Convoluted MAX sql query - SQL Server Forums

Please start any new threads on our new site at https://forums.sqlteam.com. We've got lots of great SQL Server experts to answer whatever question you can come up with.

All Forums

SQL Server 2000 Forums

Transact-SQL (2000)

Convoluted MAX sql query

Author

Topic

vr8ce
Starting Member

23 Posts

Posted - 2006-06-09 : 15:09:30

I want to get the most recent row for each foreign key from a table that has multiple rows for each of the foreign keys. I think I can do it with a three-tiered correlated query, but I'm hoping it can be done simpler.

create table foo (key1 int, fk int, dt smalldatetime, amt money)
create unique index foo_key1 on foo (key1)

insert into foo values (100,1,'5/18/2006',10)
insert into foo values (200,1,'5/18/2006',20)
insert into foo values (300,2,'5/1/2006',30)
insert into foo values (400,4,'5/8/2006',40)
insert into foo values (500,4,'6/2/2006',50)
insert into foo values (600,4,'6/4/2006',60)
insert into foo values (700,4,'6/4/2006',70)
insert into foo values (800,5,'6/7/2006',80)
insert into foo values (900,5,'6/1/2006',90)

The row with the most recent date for each fk should be returned.
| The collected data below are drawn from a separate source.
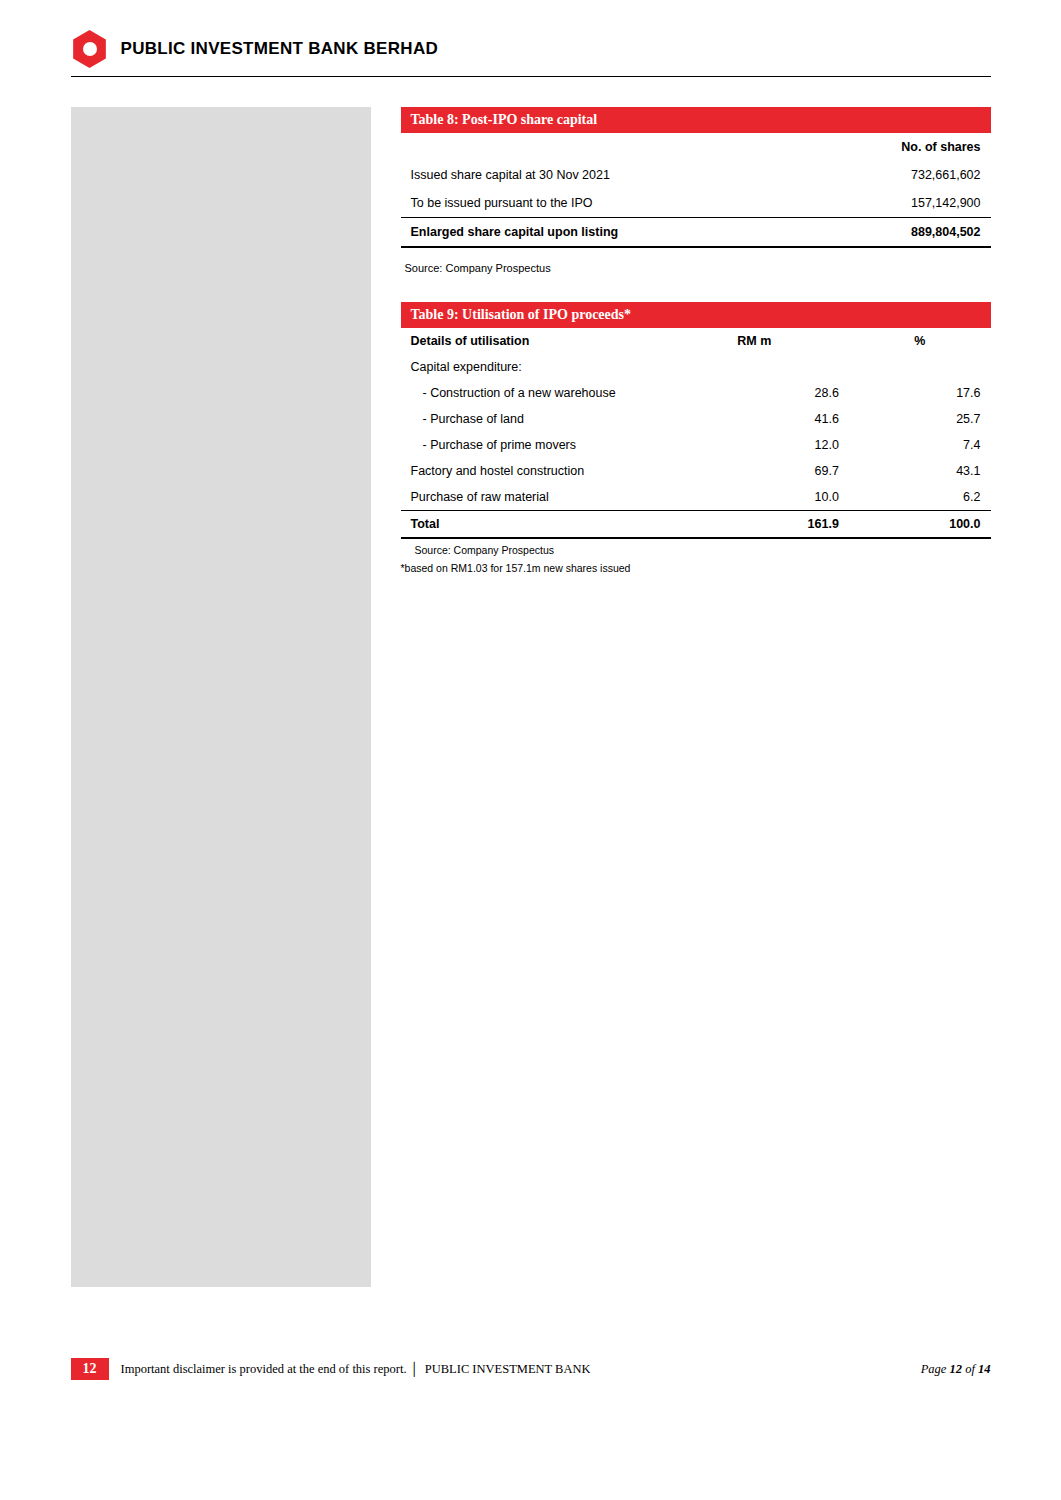PUBLIC INVESTMENT BANK BERHAD
Table 8: Post-IPO share capital
| | No. of shares |
| Issued share capital at 30 Nov 2021 | 732,661,602 |
| To be issued pursuant to the IPO | 157,142,900 |
| Enlarged share capital upon listing | 889,804,502 |
Source: Company Prospectus
Table 9: Utilisation of IPO proceeds*
| Details of utilisation | RM m | % |
| Capital expenditure: | | |
| - Construction of a new warehouse | 28.6 | 17.6 |
| - Purchase of land | 41.6 | 25.7 |
| - Purchase of prime movers | 12.0 | 7.4 |
| Factory and hostel construction | 69.7 | 43.1 |
| Purchase of raw material | 10.0 | 6.2 |
| Total | 161.9 | 100.0 |
Source: Company Prospectus
*based on RM1.03 for 157.1m new shares issued
12
Important disclaimer is provided at the end of this report. │ PUBLIC INVESTMENT BANK
Page 12 of 14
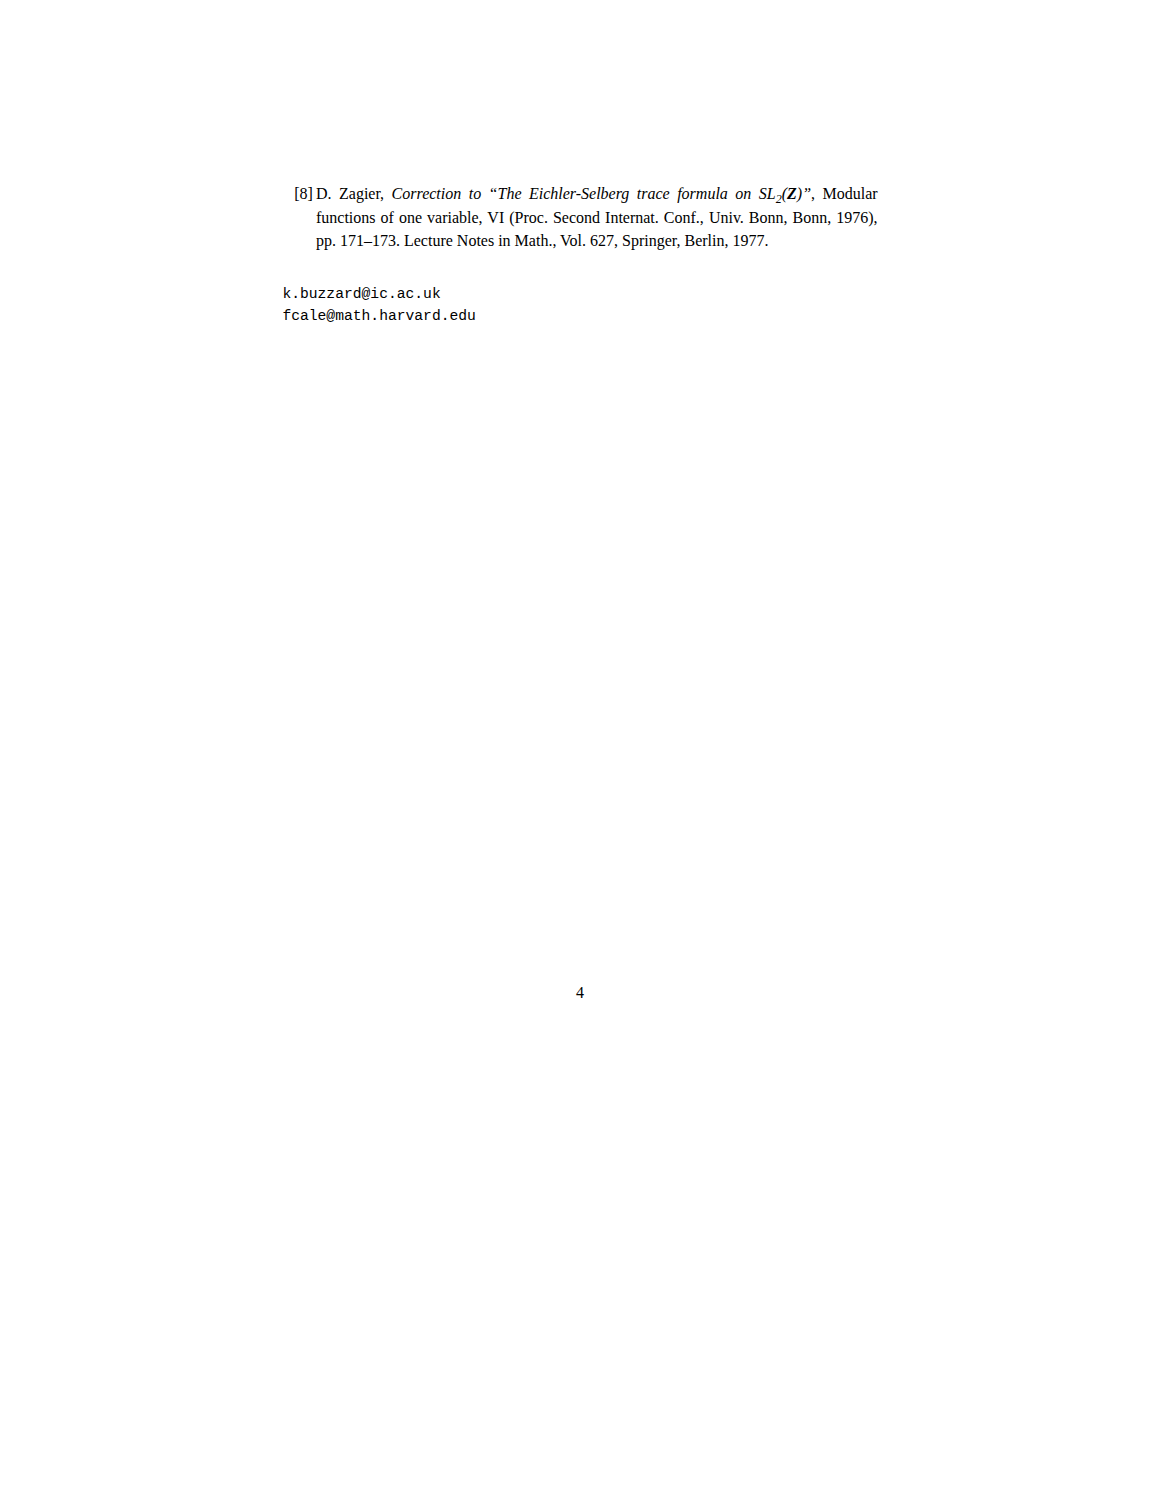[8] D. Zagier, Correction to “The Eichler-Selberg trace formula on SL2(Z)”, Modular functions of one variable, VI (Proc. Second Internat. Conf., Univ. Bonn, Bonn, 1976), pp. 171–173. Lecture Notes in Math., Vol. 627, Springer, Berlin, 1977.
k.buzzard@ic.ac.uk
fcale@math.harvard.edu
4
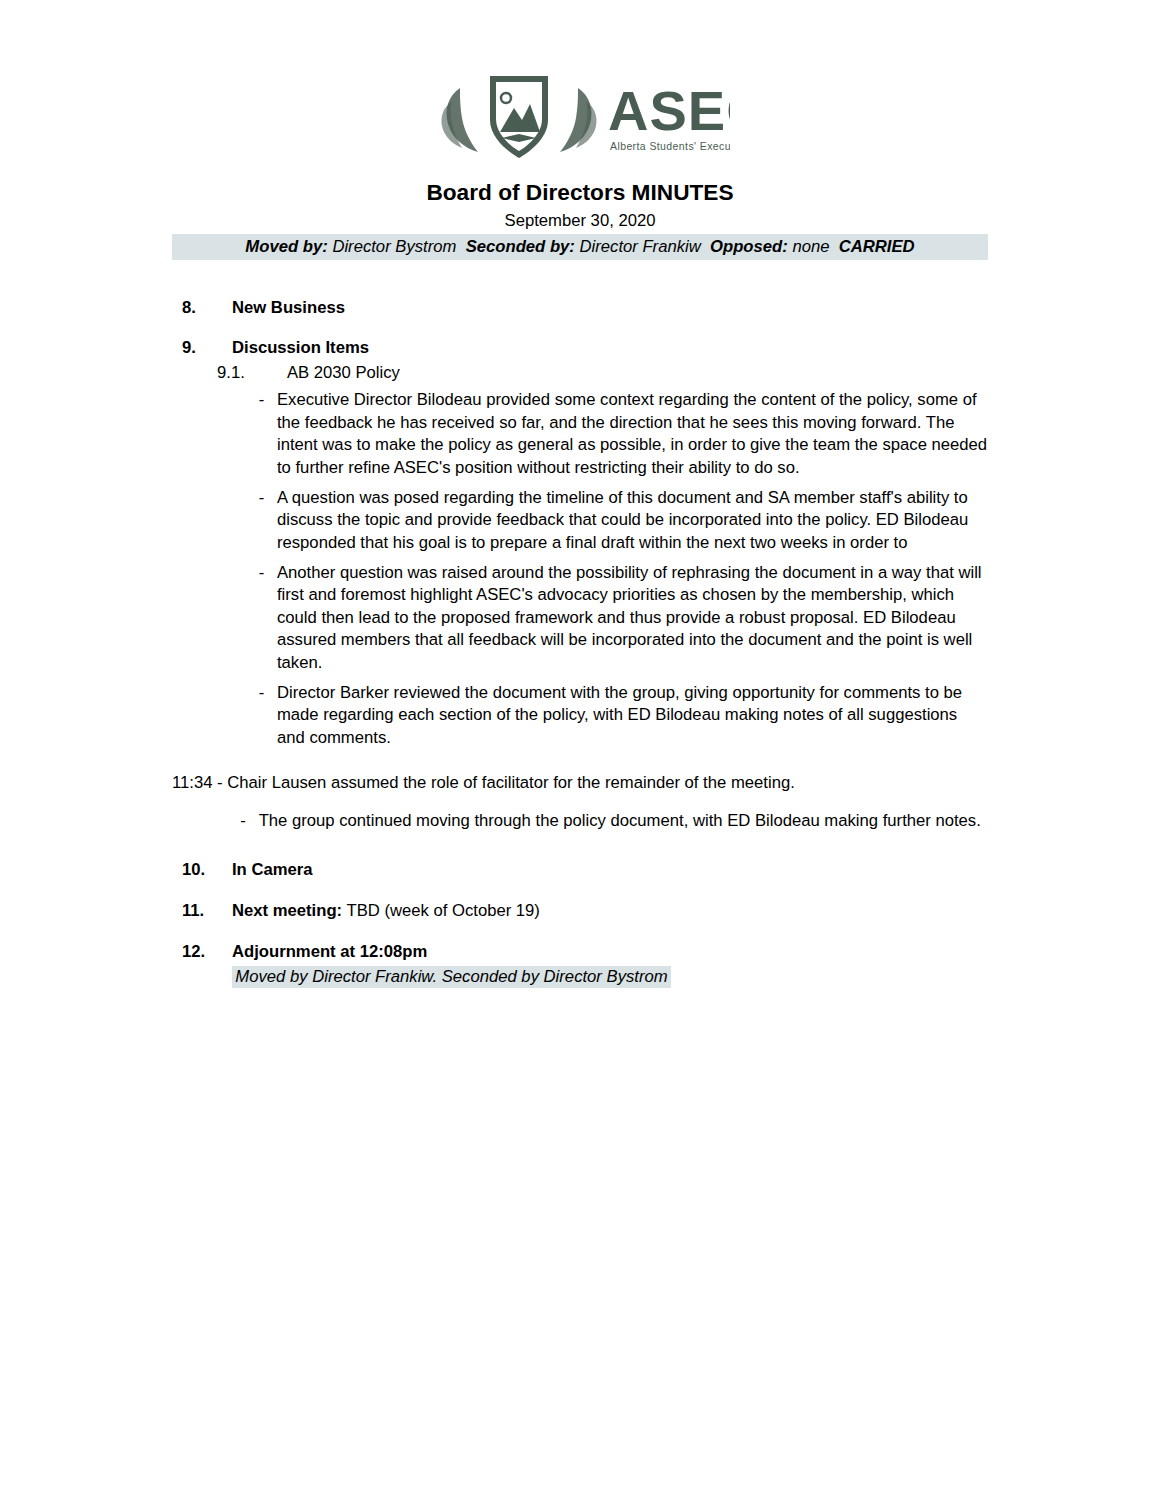ASEC Alberta Students' Executive Council
Board of Directors MINUTES
September 30, 2020
Moved by: Director Bystrom Seconded by: Director Frankiw Opposed: none CARRIED
8. New Business
9. Discussion Items
9.1. AB 2030 Policy
Executive Director Bilodeau provided some context regarding the content of the policy, some of the feedback he has received so far, and the direction that he sees this moving forward. The intent was to make the policy as general as possible, in order to give the team the space needed to further refine ASEC's position without restricting their ability to do so.
A question was posed regarding the timeline of this document and SA member staff's ability to discuss the topic and provide feedback that could be incorporated into the policy. ED Bilodeau responded that his goal is to prepare a final draft within the next two weeks in order to
Another question was raised around the possibility of rephrasing the document in a way that will first and foremost highlight ASEC's advocacy priorities as chosen by the membership, which could then lead to the proposed framework and thus provide a robust proposal. ED Bilodeau assured members that all feedback will be incorporated into the document and the point is well taken.
Director Barker reviewed the document with the group, giving opportunity for comments to be made regarding each section of the policy, with ED Bilodeau making notes of all suggestions and comments.
11:34 - Chair Lausen assumed the role of facilitator for the remainder of the meeting.
The group continued moving through the policy document, with ED Bilodeau making further notes.
10. In Camera
11. Next meeting: TBD (week of October 19)
12. Adjournment at 12:08pm
Moved by Director Frankiw. Seconded by Director Bystrom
If there is more than one "most recent", i.e. multiple rows for that date, the one with the largest key should be returned. So, the return from the query for the above data would be

200,1,'5/18/2006',20
300,2,'5/1/2006',30
700,4,'6/4/2006',70
800,5,'6/7/2006',80

I can get the max(dt), but since there's multiple possible rows for a given fk, I can't just join to that. I also have to get the max(key) for the given max(date) (for each fk), then join on the max(key) back to the table to get the data. But that's sounding very convoluted.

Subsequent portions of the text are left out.